The coupled modeling reveals why high coastal property values persist despite growing climate risks. Three mechanisms dampen and delay capitalization of SLR risk: (1) Tax policy advantages for higher-income owner-occupants increase their effective willingness to pay by lowering user costs via mortgage interest and property tax deductions, encouraging bids on desirable coastal properties. (2) Outside market dynamics create arbitrage: when coastal prices dip relative to broader desirable markets, higher-income agents enter, propping up prices; when outside markets appreciate, rising tax bases justify greater amenity investment (e.g., more frequent nourishment). (3) Nourishment subsidies directly inflate coastal amenity values, delaying downward price adjustment. Together, these mechanisms sustain high values and induce coastal gentrification in the near-to-medium term, yet cannot prevent eventual price collapses as inundation nears. Policy tradeoffs emerge: reducing subsidies improves market efficiency by allowing faster risk capitalization but accelerates gentrification and pushes out lower-income households; maintaining subsidies slows demographic turnover but masks climate risk signals and delays necessary adjustments. Declining outside markets can reverse gentrification, leading to investor dominance and lower-income rental occupancy. The findings suggest that smoothing transitions—both price trajectories and demographic shifts—may be preferable to abrupt declines, with implications for adaptation strategy design.

Conclusion

The study develops C-HOM, a coupled human–natural, agent-based housing market model linking coastal physical dynamics, climate risks, amenities, and policy. It shows that nourishment subsidies, tax advantages for high-income owners, and appreciating outside markets delay—but do not prevent—steep declines in coastal property values as inundation approaches. Policy implications include a tradeoff between equity and efficiency: removing subsidies allows prices to reflect long-run risks sooner but accelerates gentrification; maintaining subsidies tempers demographic change but perpetuates mispricing. The authors suggest reallocating public funds from nourishment toward adaptation pathways that smooth transitions, such as managed retreat and buyouts with rentbacks, and toward incentives for adaptive, less durable coastal housing technologies.

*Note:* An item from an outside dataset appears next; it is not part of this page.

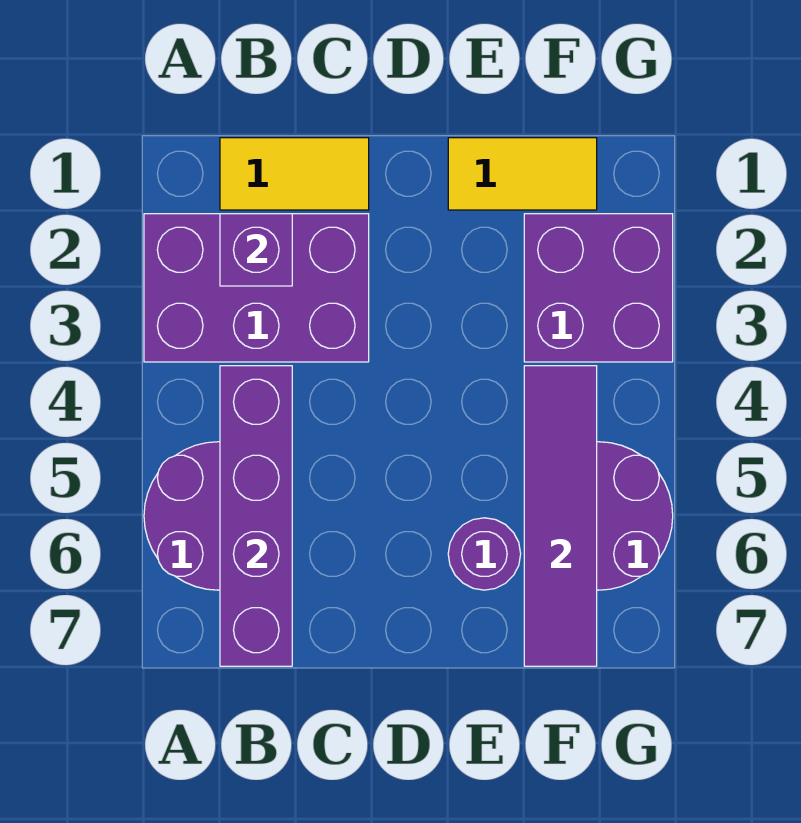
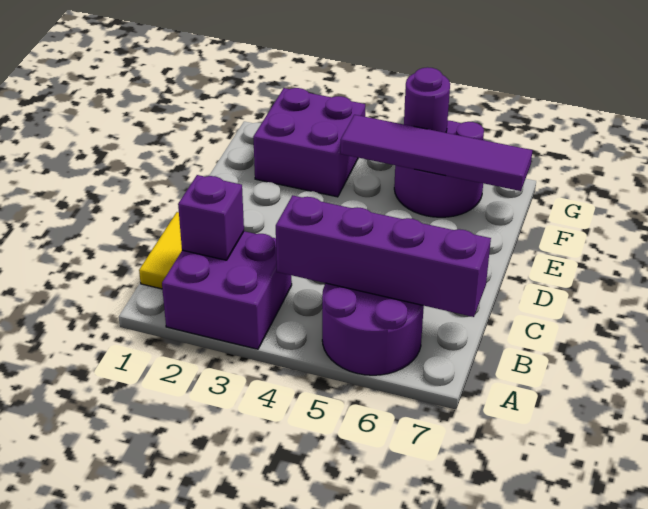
purple 2x3 brick [144,214,369,362] -> purple 2x2 brick [162,231,292,349]
yellow 1x2 tile [448,138,597,210] -> none
purple 1x1 round brick [448,518,521,590] -> purple 1x1 round brick moved to [404,67,450,133]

Future research should enrich the coupled modeling with spatial dynamics, heterogeneity in climate beliefs and demographics (e.g., race), rising nourishment costs, alternative adaptation instruments (insurance, dunes, seawalls, zoning), regulation of investor short-term rentals, interactions across neighboring communities, and endogenous housing supply adjustments.

Limitations
  • The model uses income as the primary indicator of gentrification; other dimensions (e.g., race) are not modeled.
  • Housing supply is fixed, consistent with built-out barrier islands, so endogenous supply adjustments (new construction or retreat) are not considered.
  • Physical processes are simplified: linear erosion, no explicit dune dynamics, and storm risk is parameterized rather than simulated as stochastic events with damage.
  • Nourishment costs, sediment dynamics, and project externalities are simplified; potential cost escalation with cumulative sand use is not modeled.
  • Investor behavior is represented by a single outside investor; heterogeneity among investors and short-term rental markets (e.g., restrictions on STRs) are abstracted.
  • Agent entry/exit rates and belief heterogeneity are stylized; the speed and mechanisms of demographic flux are uncertain empirically.
  • External market prices are exogenous; feedbacks from broader macroeconomic or climate policy changes are not endogenized.
  • Model calibration relies on literature-based parameters; while sensitivity analyses are referenced, full empirical identification of all mechanisms is beyond scope.